Friday, July 12, 2013

Medieval Digimania

  When the very first digital images from medieval manuscripts were posted on the web way back in the age of dinosaurs (late 1990s I think it was) the potential for such resources for scholars and hobbyists was apparent. Also very apparent was the massive scale of the enterprise in terms of labour and expense before anything like a useable academic resource was available. Web technology was less advanced, so images tended to be either rapid loading and crude, or very slow loading and high quality. Then there was the issue of what those who put the images up thought the users ought to be able to do with them. In many cases not much. My favourite (not) message was "You may not download this image." Yeah, OK, so how come I'm looking at it?

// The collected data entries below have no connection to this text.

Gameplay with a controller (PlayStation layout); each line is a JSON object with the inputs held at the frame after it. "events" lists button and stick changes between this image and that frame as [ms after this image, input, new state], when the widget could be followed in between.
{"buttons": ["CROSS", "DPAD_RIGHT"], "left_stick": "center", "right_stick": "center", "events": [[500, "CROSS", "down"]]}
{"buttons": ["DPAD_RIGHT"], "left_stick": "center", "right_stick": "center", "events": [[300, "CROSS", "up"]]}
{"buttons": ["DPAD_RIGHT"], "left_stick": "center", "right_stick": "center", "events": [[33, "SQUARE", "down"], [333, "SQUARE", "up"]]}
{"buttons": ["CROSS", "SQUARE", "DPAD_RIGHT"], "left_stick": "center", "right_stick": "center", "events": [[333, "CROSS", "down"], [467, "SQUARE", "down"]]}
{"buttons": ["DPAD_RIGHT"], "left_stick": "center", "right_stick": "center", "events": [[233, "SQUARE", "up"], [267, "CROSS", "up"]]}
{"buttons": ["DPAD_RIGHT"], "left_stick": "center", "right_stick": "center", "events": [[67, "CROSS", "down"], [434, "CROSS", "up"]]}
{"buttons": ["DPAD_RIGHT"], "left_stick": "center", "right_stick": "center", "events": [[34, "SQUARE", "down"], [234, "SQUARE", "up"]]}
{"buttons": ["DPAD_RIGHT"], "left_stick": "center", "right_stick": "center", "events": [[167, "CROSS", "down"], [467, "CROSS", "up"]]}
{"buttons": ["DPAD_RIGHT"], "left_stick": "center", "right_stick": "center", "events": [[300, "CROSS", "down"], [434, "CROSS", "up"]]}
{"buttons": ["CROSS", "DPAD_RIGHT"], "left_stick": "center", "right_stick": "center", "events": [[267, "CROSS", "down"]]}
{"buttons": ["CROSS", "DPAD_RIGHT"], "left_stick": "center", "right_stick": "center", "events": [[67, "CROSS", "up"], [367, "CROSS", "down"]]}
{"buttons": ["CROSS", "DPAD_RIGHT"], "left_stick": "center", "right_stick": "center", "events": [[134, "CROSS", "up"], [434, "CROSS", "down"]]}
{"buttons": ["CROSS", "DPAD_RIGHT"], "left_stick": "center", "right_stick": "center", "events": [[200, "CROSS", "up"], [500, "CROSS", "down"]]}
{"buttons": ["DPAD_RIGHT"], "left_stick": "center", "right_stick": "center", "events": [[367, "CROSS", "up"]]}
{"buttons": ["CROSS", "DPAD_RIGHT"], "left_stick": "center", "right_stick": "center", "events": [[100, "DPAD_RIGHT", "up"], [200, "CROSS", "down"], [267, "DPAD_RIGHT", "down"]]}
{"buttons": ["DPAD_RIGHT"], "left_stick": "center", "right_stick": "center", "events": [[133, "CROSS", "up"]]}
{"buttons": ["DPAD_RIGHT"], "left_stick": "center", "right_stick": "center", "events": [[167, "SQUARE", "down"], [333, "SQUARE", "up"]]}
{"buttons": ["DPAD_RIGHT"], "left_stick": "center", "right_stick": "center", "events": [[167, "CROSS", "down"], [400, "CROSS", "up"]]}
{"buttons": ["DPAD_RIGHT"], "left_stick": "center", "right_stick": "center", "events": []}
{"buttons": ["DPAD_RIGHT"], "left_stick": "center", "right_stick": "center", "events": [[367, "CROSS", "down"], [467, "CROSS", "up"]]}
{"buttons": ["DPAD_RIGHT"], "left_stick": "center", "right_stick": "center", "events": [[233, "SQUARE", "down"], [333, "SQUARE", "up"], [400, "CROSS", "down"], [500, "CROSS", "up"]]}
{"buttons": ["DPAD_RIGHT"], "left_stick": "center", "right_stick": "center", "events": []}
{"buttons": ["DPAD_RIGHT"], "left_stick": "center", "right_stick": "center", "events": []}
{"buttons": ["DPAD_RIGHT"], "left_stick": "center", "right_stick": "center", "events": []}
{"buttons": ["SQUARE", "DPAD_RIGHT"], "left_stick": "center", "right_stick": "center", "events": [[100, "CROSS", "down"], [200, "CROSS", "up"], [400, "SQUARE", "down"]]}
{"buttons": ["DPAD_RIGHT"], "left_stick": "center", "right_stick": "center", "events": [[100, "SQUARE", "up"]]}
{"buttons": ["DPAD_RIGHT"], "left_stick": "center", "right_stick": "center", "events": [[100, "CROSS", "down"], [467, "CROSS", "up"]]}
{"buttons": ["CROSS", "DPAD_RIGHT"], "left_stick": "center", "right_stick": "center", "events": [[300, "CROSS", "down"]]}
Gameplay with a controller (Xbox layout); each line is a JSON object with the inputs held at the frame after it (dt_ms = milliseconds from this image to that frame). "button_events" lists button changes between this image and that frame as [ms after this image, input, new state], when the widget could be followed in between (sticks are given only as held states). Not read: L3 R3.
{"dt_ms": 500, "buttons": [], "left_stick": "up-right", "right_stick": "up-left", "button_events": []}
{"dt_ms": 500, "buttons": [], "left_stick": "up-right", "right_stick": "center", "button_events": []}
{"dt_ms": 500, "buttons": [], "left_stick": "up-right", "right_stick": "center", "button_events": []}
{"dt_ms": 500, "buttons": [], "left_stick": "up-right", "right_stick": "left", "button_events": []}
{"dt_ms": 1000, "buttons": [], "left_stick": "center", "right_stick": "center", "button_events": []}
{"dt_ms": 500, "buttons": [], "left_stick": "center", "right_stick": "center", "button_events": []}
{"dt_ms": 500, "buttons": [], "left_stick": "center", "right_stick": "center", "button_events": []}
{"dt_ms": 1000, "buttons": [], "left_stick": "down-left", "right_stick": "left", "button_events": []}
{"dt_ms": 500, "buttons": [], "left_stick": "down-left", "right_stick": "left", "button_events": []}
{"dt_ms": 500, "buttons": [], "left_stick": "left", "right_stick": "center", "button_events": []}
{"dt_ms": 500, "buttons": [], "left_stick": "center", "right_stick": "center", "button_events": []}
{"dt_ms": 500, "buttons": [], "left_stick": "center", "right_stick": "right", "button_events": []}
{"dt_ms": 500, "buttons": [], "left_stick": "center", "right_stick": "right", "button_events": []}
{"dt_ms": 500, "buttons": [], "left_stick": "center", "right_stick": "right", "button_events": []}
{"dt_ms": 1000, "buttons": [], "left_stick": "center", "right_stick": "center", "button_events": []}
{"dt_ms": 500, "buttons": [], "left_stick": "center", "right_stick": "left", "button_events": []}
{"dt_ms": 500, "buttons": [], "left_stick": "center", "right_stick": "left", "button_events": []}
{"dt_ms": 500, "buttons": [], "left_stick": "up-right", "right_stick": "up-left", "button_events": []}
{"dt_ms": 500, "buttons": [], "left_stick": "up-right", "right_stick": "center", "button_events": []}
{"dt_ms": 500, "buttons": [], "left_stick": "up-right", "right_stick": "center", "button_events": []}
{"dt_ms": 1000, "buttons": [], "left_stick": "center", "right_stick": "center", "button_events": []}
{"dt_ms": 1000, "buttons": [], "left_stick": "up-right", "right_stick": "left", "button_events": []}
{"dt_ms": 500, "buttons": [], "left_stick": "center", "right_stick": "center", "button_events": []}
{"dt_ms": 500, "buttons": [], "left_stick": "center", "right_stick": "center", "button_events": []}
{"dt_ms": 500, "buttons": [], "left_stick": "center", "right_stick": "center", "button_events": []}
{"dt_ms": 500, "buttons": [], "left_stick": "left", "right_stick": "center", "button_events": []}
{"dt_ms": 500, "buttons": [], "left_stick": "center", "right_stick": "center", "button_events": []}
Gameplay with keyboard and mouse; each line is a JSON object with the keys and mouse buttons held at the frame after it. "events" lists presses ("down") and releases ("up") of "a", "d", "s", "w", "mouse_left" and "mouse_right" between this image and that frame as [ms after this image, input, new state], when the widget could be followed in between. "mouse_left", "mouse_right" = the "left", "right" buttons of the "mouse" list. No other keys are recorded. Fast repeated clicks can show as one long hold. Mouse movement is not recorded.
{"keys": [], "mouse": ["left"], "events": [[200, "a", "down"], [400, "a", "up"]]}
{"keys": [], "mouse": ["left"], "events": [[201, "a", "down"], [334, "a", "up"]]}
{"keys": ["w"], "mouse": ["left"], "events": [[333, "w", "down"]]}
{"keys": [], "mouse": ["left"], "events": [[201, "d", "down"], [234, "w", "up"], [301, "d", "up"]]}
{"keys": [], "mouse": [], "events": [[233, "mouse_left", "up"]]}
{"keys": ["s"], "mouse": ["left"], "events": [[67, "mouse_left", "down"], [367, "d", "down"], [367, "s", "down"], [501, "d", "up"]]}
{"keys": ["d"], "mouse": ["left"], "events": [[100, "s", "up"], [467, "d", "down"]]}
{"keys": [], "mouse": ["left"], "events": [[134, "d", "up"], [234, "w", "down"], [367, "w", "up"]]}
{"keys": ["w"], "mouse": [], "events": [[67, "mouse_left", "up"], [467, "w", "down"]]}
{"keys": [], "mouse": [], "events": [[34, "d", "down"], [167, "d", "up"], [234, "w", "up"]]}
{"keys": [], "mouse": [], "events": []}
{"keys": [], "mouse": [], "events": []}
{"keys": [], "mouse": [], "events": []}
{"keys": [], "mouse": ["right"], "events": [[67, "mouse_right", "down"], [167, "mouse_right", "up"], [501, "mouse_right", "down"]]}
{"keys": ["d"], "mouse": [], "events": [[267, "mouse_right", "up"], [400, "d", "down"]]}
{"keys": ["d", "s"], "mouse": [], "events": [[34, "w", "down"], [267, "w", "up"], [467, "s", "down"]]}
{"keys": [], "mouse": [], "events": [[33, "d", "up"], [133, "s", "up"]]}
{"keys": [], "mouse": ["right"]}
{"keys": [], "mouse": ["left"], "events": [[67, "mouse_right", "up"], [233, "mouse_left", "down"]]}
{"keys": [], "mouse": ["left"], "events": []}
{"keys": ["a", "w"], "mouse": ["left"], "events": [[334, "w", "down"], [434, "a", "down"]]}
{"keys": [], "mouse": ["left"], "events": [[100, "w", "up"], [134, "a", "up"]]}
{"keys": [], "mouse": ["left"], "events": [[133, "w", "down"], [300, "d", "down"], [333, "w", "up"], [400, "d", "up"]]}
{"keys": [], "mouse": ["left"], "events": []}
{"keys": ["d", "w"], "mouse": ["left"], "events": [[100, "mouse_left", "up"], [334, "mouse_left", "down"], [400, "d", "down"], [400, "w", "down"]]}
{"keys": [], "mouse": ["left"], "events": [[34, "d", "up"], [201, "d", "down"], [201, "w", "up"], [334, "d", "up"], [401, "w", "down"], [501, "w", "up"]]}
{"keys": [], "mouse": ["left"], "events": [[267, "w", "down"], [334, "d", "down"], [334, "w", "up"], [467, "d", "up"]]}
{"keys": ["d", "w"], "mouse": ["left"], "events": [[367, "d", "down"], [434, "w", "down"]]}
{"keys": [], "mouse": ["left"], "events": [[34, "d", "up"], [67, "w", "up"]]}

  When I first put up Medieval Writing around 2000, I attempted to include links to all sites with reasonable displays of digitised manuscripts. It was actually possible. Since then it has become harder and harder to keep up, and in the last few years there has been an avalanche of sites with complete digital facsimiles of such a quality as would enable various kinds of fairly detailed research.
  There seemed to be certain national characteristics in relation to the display of manuscripts on the web. German sites went for complete facsimiles with grungy interfaces. French sites went for beautiful displays of miniatures in thematic arrangements, but isolated from their texts. French provincial libraries displayed their treasures, often buried in municipal government websites, with complex and changing urls. Switzerland went in for the full bells and whistles, complete manuscripts, funky interface and open access with its splendid e-codices website. I believe a Scandinavian site from the Helsinki University Library was the first to claim its medieval manuscript images could be used copyright free, but that resource seems to have vanished. British institutions, on the whole went for selections of pages and illustrations, so that it was never possible to study a complete manuscript. And if you could, they told you not to. American libraries flaunted their translocated treasures with arty selections.
  Now the race is on to make the world's manuscript treasures available. And institutions are realising that they can allow people to make use of them, because for starters, how are you going to stop them, and for seconds, what possible harm can it do to the original? The circulation of CDs of dubious provenance sold on eBay from countries like Spain of material on the web claimed to be copyright has been followed by a crowd of scholars republishing and re-referencing material on blogs, tweets and other new media. Even the British Library now allows its digitised manuscript images to be used without copyright restriction for non-profit purposes. Now if they would only digitise a few more complete manuscripts ....
  While talk of persistent urls for specific manuscript pages has been going on in library circles for a long time, some manuscript sites are finally making use of them, allowing other users to construct databases on whatever themes they choose across various sites. But it is still all taking time. Every listing of digitised manuscripts on the web is incomplete or out of date.
  Now one Giulio Menna of the splendidly named Sexy Codicology website is plunging into the task of providing an interactive map of all libraries in Europe offering digitised manuscripts on the web. Check the progress here. Best of luck Giulio. Big job. It's an independent project and a labour of love. The guy is crazier than me.